La única trilogía completa del teatro griego, la Orestiada de Esquilo, representa la transición del viejo modelo de justicia divina, sin juicio, a la justicia como actividad humana. Las Erinnias persiguen a Orestes y le consumen la vigilia y el sueño; lo cazan y acosan porque derramó la sangre de su madre. A ninguna de las deidades antiguas le conmueve ni interesa que Orestes hubiera actuado bajo la orden directa de Apolo, un dios muy joven, dotado ya de albedrío, sabiduría, talentos, decisiones.

La disputa entre dioses viejos y nuevos constituye el centro de las Euménides, la última parte de la trilogía. Atenea convoca a ambos bandos; los antiguos se rehúsan a soltar a su reo; los nuevos aducen que es inocente porque actuó obedeciendo a Apolo. Al final, el juicio termina empatado y Atenea ejerce su voto de desempate. Orestes queda absuelto y la humanidad inicia la historia de la justicia según el juicio y las deliberaciones: la era de las leyes.

Es un universo nuevo, comprensible, pero siempre rezagado, lento y tentativo. Al separar a los humanos de las fuerzas ciegas de la naturaleza, quedamos para siempre detrás de un vidrio: a veces podemos atisbar a la Justicia y remedarla, pero no responde a los argumentos ni a invocaciones. Tocarla, solo los dioses. Incluso Pablo de Tarso sabía que la ley mata y que de la ley no se sigue la justicia, pero que, sea lo que sea, la justicia solo existe como una gracia de Dios, jamás como una consecuencia de ningún orden lógico ni voluntad de persona alguna. La justicia es solamente divina y lo único que podemos hacer los mortales es pactar leyes y obedecerlas. La relación entre justicia y ley es imaginaria: en nuestras manos no está la justicia sino el bien común.
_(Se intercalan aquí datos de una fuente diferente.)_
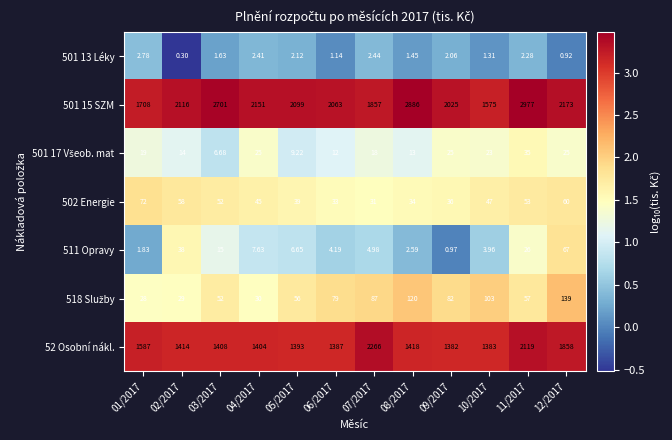

Is the value of 511 Opravy at 05/2017 greater than the value of 52 Osobní nákl. at 04/2017?

No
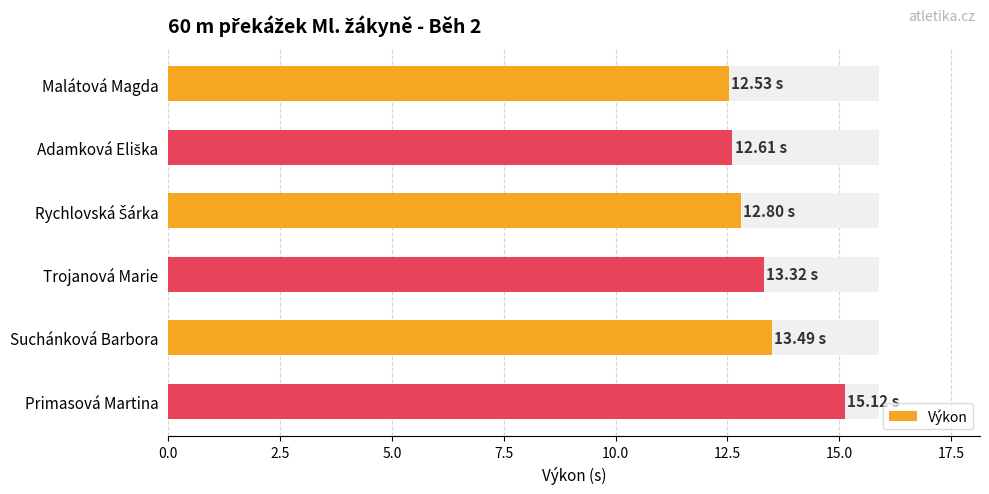

The chart shows a value of 7.6 at Adamková Eliška. True or false?

False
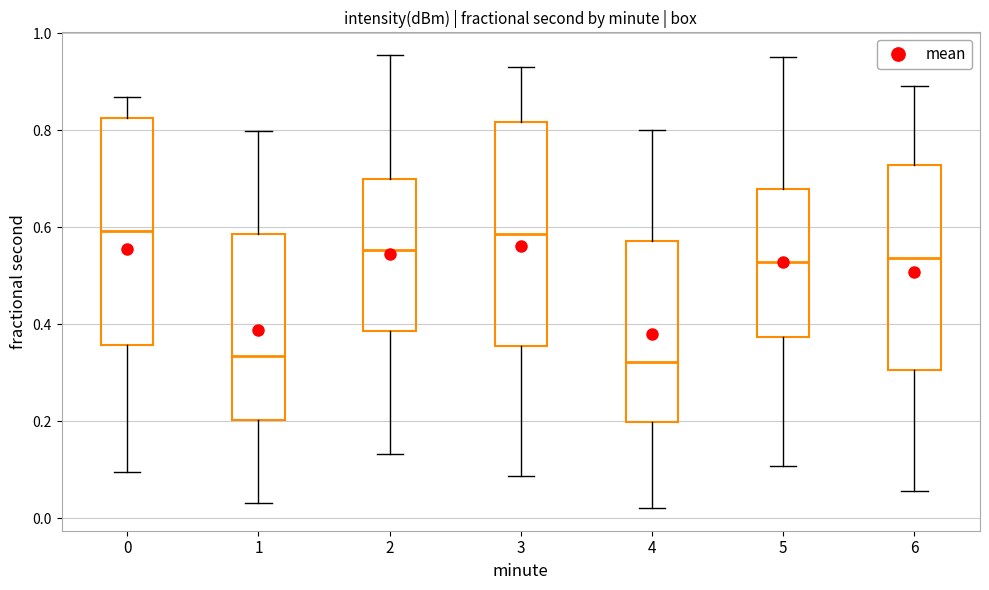

Reading left to right, transcribe this box plot: for each box, give where its median line is, the range the box spans, and where its two whiskers end, as read against the y-axis. The values are not printed on the chart, so give them approximately, as read against the axis.

0: median 0.60, box 0.36 to 0.82, whiskers 0.10 to 0.86
1: median 0.34, box 0.20 to 0.58, whiskers 0.04 to 0.80
2: median 0.56, box 0.38 to 0.70, whiskers 0.14 to 0.96
3: median 0.58, box 0.36 to 0.82, whiskers 0.08 to 0.94
4: median 0.32, box 0.20 to 0.58, whiskers 0.02 to 0.80
5: median 0.52, box 0.38 to 0.68, whiskers 0.10 to 0.96
6: median 0.54, box 0.30 to 0.72, whiskers 0.06 to 0.90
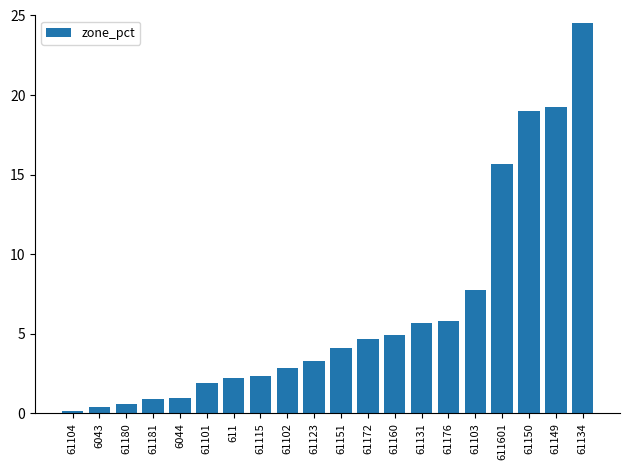

What is the sum of the values at 61101 and 61131?

7.6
La noción de justicia sigue siendo, en su centro, una idea del ámbito sagrado: mysterium. Los misterios no son acertijos que algún día pudieran resolverse; son de suyo inextricables y su oscuridad pone a cada consciencia frente al enigma entre el juicio y el acto.

Pareciera que sigo hablando de religiones antiguas cuando de hecho me refiero al pleito entre los dos grandes juristas del siglo XX: Carl Schmitt, asesor de Hitler y de Franco, defensor de un derecho teológico que valida al soberano dictador, y del autor de la Teoría pura del derecho, Hans Kelsen, que, pese a su arduo andamiaje lógico, se ve obligado a remitirse a una “norma hipotética básica”, que no puede siquiera enunciar.

Lo único que tenemos es una apuesta legisladora, constante, reparable y tentativa: la justicia es cosa de los dioses. Y sólo un loco puede estar seguro de que sabe qué es la justicia.